Aus unserer Stadt gab es eine der ersten Absagen, sie kam bereits gestern. Sensibilisiert durch die Love-Parade-Tragödie 2010 wollte man vermutlich kein Risiko jedweder Art eingehen.
Köln ist da nicht so sensibel - verzichtet allerdings auf einige Akte:
Ein Glück auch für die Kölner Pferde, die im diesjährigen Umzug nicht durch grölende Mengen laufen müssen. Scheuklappen und Tranquilizer sind daher heute zum Glück überflüssig für die sensiblen Tiere, die schon immer vor die Karren von Menschen gespannt wurden.

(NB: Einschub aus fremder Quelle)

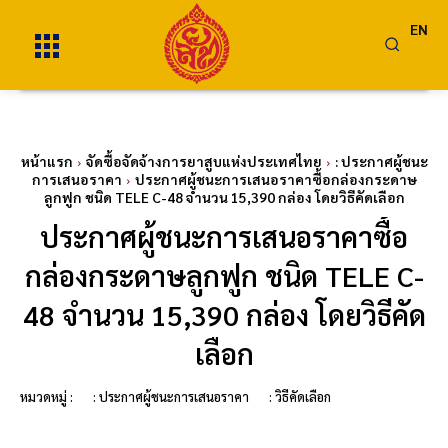
EN
หน้าแรก
จัดซื้อจัดจ้างการยาสูบแห่งประเทศไทย
: ประกาศผู้ชนะ
การเสนอราคา
ประกาศผู้ชนะการเสนอราคาซื้อกล่องกระดาษ
ลูกฟูก ชนิด TELE C-48 จำนวน 15,390 กล่อง โดยวิธีคัดเลือก
ประกาศผู้ชนะการเสนอราคาซื้อ
กล่องกระดาษลูกฟูก ชนิด TELE C-
48 จำนวน 15,390 กล่อง โดยวิธีคัด
เลือก
หมวดหมู่ :
: ประกาศผู้ชนะการเสนอราคา
: วิธีคัดเลือก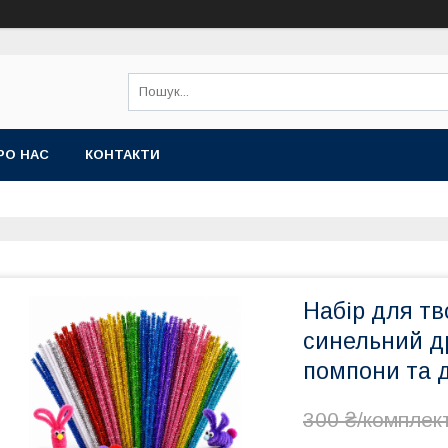
РО НАС
КОНТАКТИ
Набір для тв
синельний др
помпони та д
300 ₴/комплек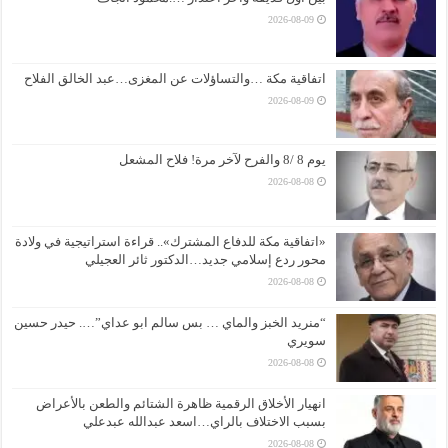
2026-08-09
اتفاقية مكة …والتساؤلات عن المغزى…عبد الخالق الفلاح
2026-08-09
يوم 8 /8 والفرح لآخر مرة! فلاح المشعل
2026-08-08
«اتفاقية مكة للدفاع المشترك».. قراءة استراتيجية في ولادة
محور ردع إسلامي جديد…الدكتور ثائر العجيلي
2026-08-08
“منريد الخبز والماي … بس سالم ابو عداي”…. حيدر حسين
سويري
2026-08-08
انهيار الأخلاق الرقمية ظاهرة الشتائم والطعن بالأعراض
بسبب الاختلاف بالراي…اسعد عبدالله عبدعلي
2026-08-08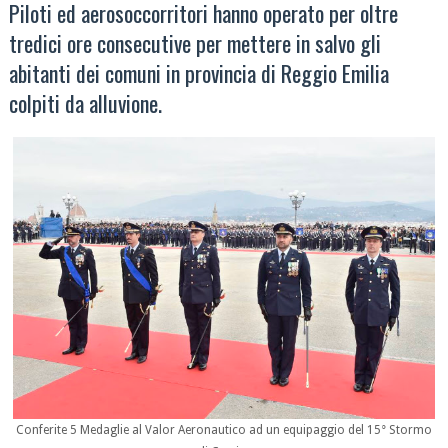
Piloti ed aerosoccorritori hanno operato per oltre
tredici ore consecutive per mettere in salvo gli
abitanti dei comuni in provincia di Reggio Emilia
colpiti da alluvione.
Conferite 5 Medaglie al Valor Aeronautico ad un equipaggio del 15° Stormo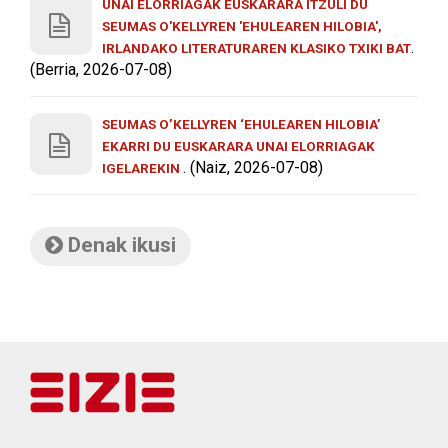
UNAI ELORRIAGAK EUSKARARA ITZULI DU
SEUMAS O'KELLYREN 'EHULEAREN HILOBIA',
.
IRLANDAKO LITERATURAREN KLASIKO TXIKI BAT
(Berria, 2026-07-08)
SEUMAS O’KELLYREN ‘EHULEAREN HILOBIA’
EKARRI DU EUSKARARA UNAI ELORRIAGAK
. (Naiz, 2026-07-08)
IGELAREKIN
Denak ikusi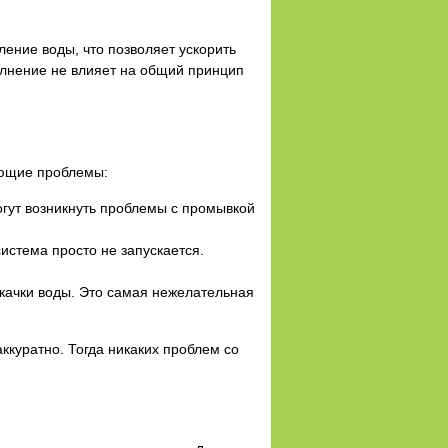
ние воды, что позволяет ускорить
олнение не влияет на общий принцип
ующие проблемы:
гут возникнуть проблемы с промывкой
истема просто не запускается.
качки воды. Это самая нежелательная
аккуратно. Тогда никаких проблем со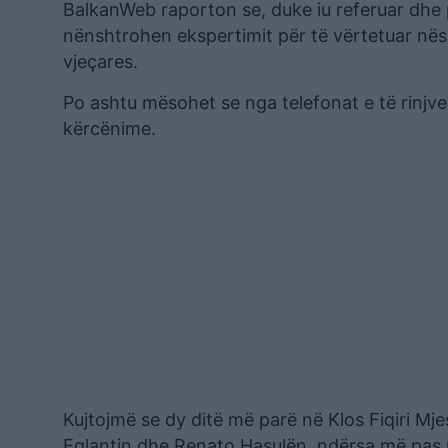
BalkanWeb raporton se, duke iu referuar dhe p
nënshtrohen ekspertimit për të vërtetuar nës
vjeçares.
Po ashtu mësohet se nga telefonat e të rinjv
kërcënime.
Kujtojmë se dy ditë më parë në Klos Fiqiri Mje
Eglantin dhe Renato Hasulën, ndërsa më pas u v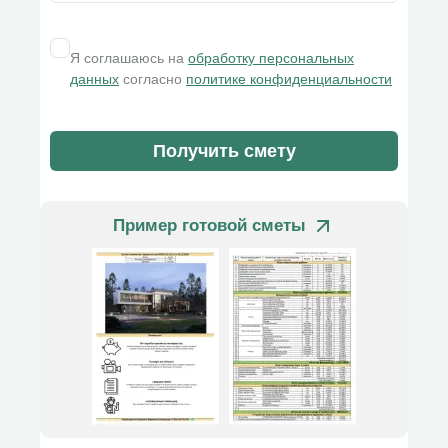
Я соглашаюсь на
обработку персональных
данных
согласно
политике конфиденциальности
Получить смету
Пример готовой сметы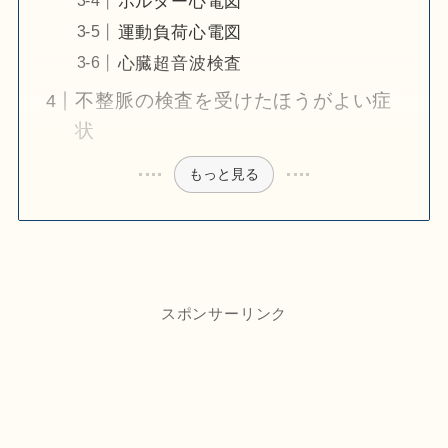
ホルター心電図
運動負荷心電図
心臓超音波検査
不整脈の検査を受けたほうがよい症
状
もっと見る
スポンサーリンク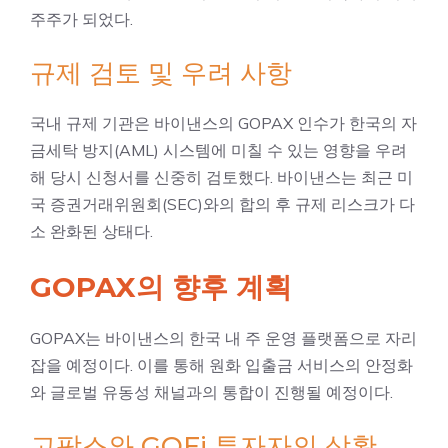
주주가 되었다.
규제 검토 및 우려 사항
국내 규제 기관은 바이낸스의 GOPAX 인수가 한국의 자
금세탁 방지(AML) 시스템에 미칠 수 있는 영향을 우려
해 당시 신청서를 신중히 검토했다. 바이낸스는 최근 미
국 증권거래위원회(SEC)와의 합의 후 규제 리스크가 다
소 완화된 상태다.
GOPAX의 향후 계획
GOPAX는 바이낸스의 한국 내 주 운영 플랫폼으로 자리
잡을 예정이다. 이를 통해 원화 입출금 서비스의 안정화
와 글로벌 유동성 채널과의 통합이 진행될 예정이다.
고팍스와 GOFi 투자자의 상황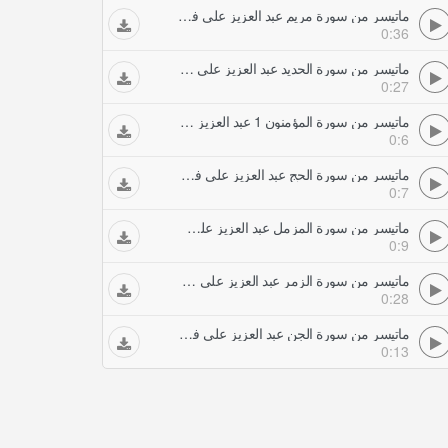
ماتيسر من سورة مريم عبد العزيز علي فرج حفلات تلاوات مجودة
0:36
ماتيسر من سورة الحديد عبد العزيز علي فرج حفلات تلاوات مجودة
0:27
ماتيسر من سورة المؤمنون 1 عبد العزيز علي فرج حفلات تلاوات مجودة
0:6
ماتيسر من سورة الحج عبد العزيز علي فرج حفلات تلاوات مجودة
0:7
ماتيسر من سورة المزمل عبد العزيز علي فرج حفلات تلاوات مجودة
0:9
ماتيسر من سورة الزمر عبد العزيز علي فرج حفلات تلاوات مجودة
0:28
ماتيسر من سورة الجن عبد العزيز علي فرج حفلات تلاوات مجودة
0:13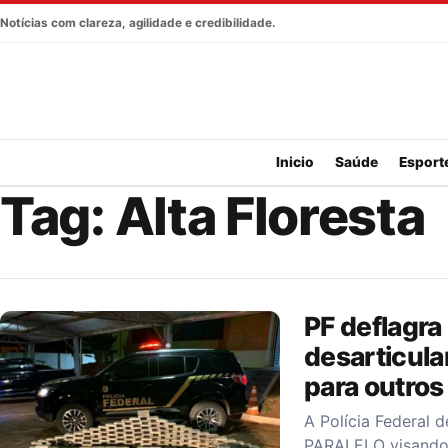
Pular para o conteúdo
Notícias com clareza, agilidade e credibilidade.
Inicio
Saúde
Esport
Tag:
Alta Floresta
PF deflagra
desarticul
para outros
A Polícia Federal 
PARALELO visando 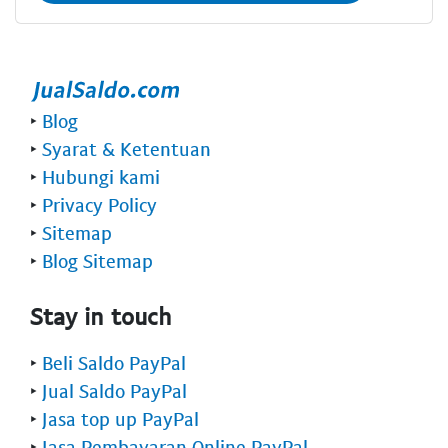
‣
Blog
‣
Syarat & Ketentuan
‣
Hubungi kami
‣
Privacy Policy
‣
Sitemap
‣
Blog Sitemap
Stay in touch
‣
Beli Saldo PayPal
‣
Jual Saldo PayPal
‣
Jasa top up PayPal
‣
Jasa Pembayaran Online PayPal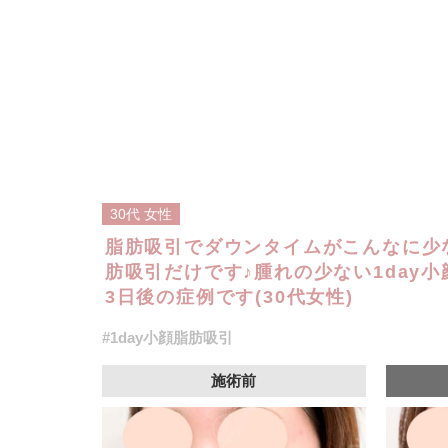
30代
女性
脂肪吸引でダウンタイムがこんなに少な
肪吸引だけです♪腫れの少ない1day
3日後の症例です(30代女性)
#1day小顔脂肪吸引
施術前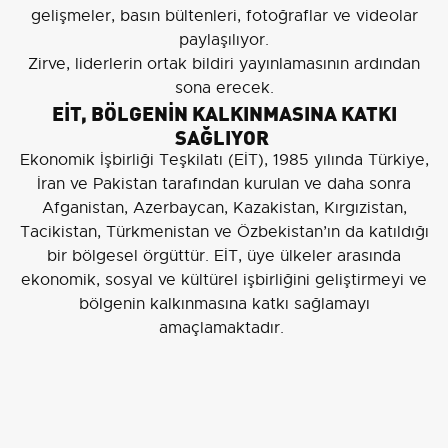
gelişmeler, basın bültenleri, fotoğraflar ve videolar
paylaşılıyor.
Zirve, liderlerin ortak bildiri yayınlamasının ardından
sona erecek.
EİT, BÖLGENİN KALKINMASINA KATKI
SAĞLIYOR
Ekonomik İşbirliği Teşkilatı (EİT), 1985 yılında Türkiye,
İran ve Pakistan tarafından kurulan ve daha sonra
Afganistan, Azerbaycan, Kazakistan, Kırgızistan,
Tacikistan, Türkmenistan ve Özbekistan’ın da katıldığı
bir bölgesel örgüttür. EİT, üye ülkeler arasında
ekonomik, sosyal ve kültürel işbirliğini geliştirmeyi ve
bölgenin kalkınmasına katkı sağlamayı
amaçlamaktadır.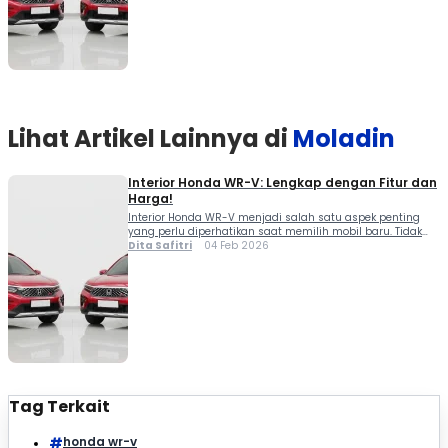
fungsionalitas, dan kenyamanan yang cocok untuk
penggunaan harian maupun perjalanan jauh. Diluncurkan
secara […]
Lihat Artikel Lainnya di
Moladin
Interior Honda WR-V: Lengkap dengan Fitur dan
Harga!
Interior Honda WR-V menjadi salah satu aspek penting
yang perlu diperhatikan saat memilih mobil baru. Tidak
hanya eksterior, kenyamanan, fitur, dan kualitas material
Dita Safitri
04 Feb 2026
di dalam kabin turut menentukan pengalaman
berkendara. Bagi calon konsumen Honda WR-V, SUV
kompak ini menawarkan kombinasi desain sporty,
fungsionalitas, dan kenyamanan yang cocok untuk
penggunaan harian maupun perjalanan jauh. Diluncurkan
secara […]
Tag Terkait
honda wr-v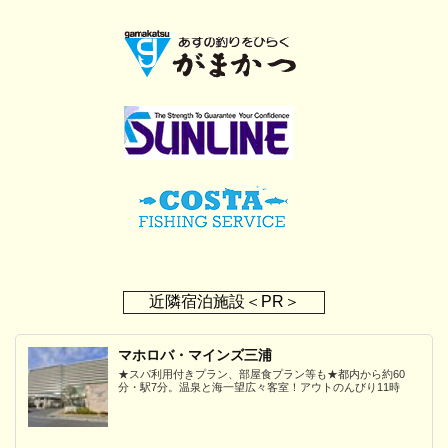
近隣宿泊施設＜PR＞
マホロバ・マインズ三浦
★スパ利用付きプラン、部屋食プラン等も★都内から約60
分・駅7分。温泉と海一望広々客室！アウトのんびり11時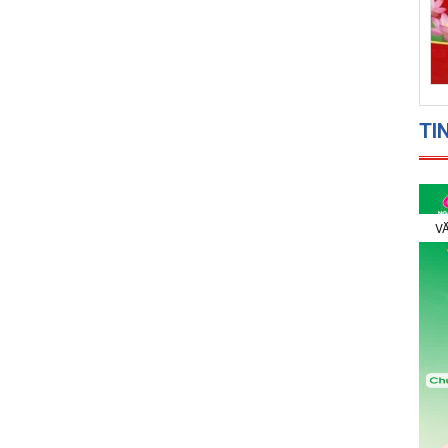
TI
VĂ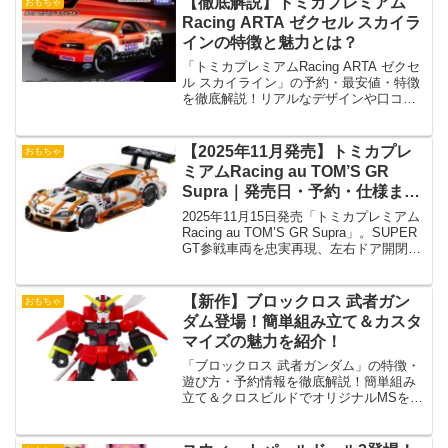
【徹底解説】トミカプレミアム
おもちゃ
Racing ARTA ゼクセル スカイラ
インの特徴と魅力とは？
「トミカプレミアムRacing ARTA ゼクセ
ル スカイライン」の予約・最安値・特徴
を徹底解説！リアルなデザインや口コ
ミ、購入ガイドを詳しく紹介します。
【2025年11月発売】トミカプレ
おもちゃ
ミアムRacing au TOM’S GR
Supra｜発売日・予約・仕様まと
め
2025年11月15日発売「トミカプレミアム
Racing au TOM’S GR Supra」。SUPER
GT参戦車両を忠実再現、左右ドア開閉ギ
ミック搭載の注目モデル！
【新作】ブロックロス 武者ガン
おもちゃ
ダム登場！簡単組み立て＆カスタ
マイズの魅力を紹介！
「ブロックロス 武者ガンダム」の特徴・
遊び方・予約情報を徹底解説！簡単組み
立て＆クロスビルドでオリジナルMSを作
れる新フィギュア。購入前のポイントや
最安値情報も紹介！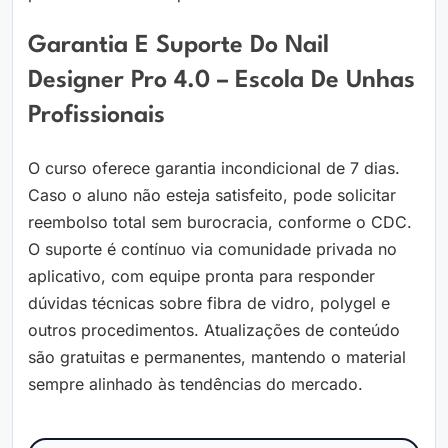
Garantia E Suporte Do Nail
Designer Pro 4.0 – Escola De Unhas
Profissionais
O curso oferece garantia incondicional de 7 dias.
Caso o aluno não esteja satisfeito, pode solicitar
reembolso total sem burocracia, conforme o CDC.
O suporte é contínuo via comunidade privada no
aplicativo, com equipe pronta para responder
dúvidas técnicas sobre fibra de vidro, polygel e
outros procedimentos. Atualizações de conteúdo
são gratuitas e permanentes, mantendo o material
sempre alinhado às tendências do mercado.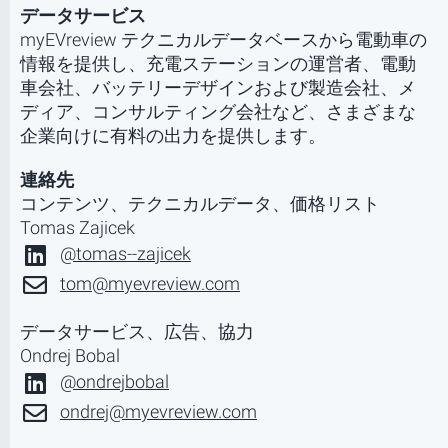
データサービス
myEVreview テクニカルデータベースから電動車の
情報を提供し、充電ステーションの運営者、電動
車会社、バッテリーデザインおよび製造会社、メ
ディア、コンサルティング会社など、さまざまな
企業向けに有料の出力を提供します。
連絡先
コンテンツ、テクニカルデータ、価格リスト
Tomas Zajicek
@tomas--zajicek
tom@myevreview.com
データサービス、広告、協力
Ondrej Bobal
@ondrejbobal
ondrej@myevreview.com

So hat auch ein Sturm etwas Gutes. Denn wo andere feiern, ist an gleicher Stelle der Stress für die Tiere riesengroß.
Doch die Absage an die Mitnahme von Pferden ist leider nicht einer Erkenntnis von humanitären Einsichten, auch im Karneval, geschuldet - sondern nur den Natur bedingten Umständen.
Kölle Alaaf!
Andernorts werden die Pferde wieder ihre traurige Parade absolvieren müssen.
Und aufgeschoben ist nicht aufgehoben.
Traurig für die Narren, die sich lange auf den Zug freuen - und nun keinen festen Ankerpunkt haben. Auch traurig für die, die sich mit den Motiv-Wagen jede Menge Gedanken und Arbeit gemacht haben.
Ich bin nicht traurig. Warum auch? Für mich ist heute ein Montag wie alle anderen Montage auch.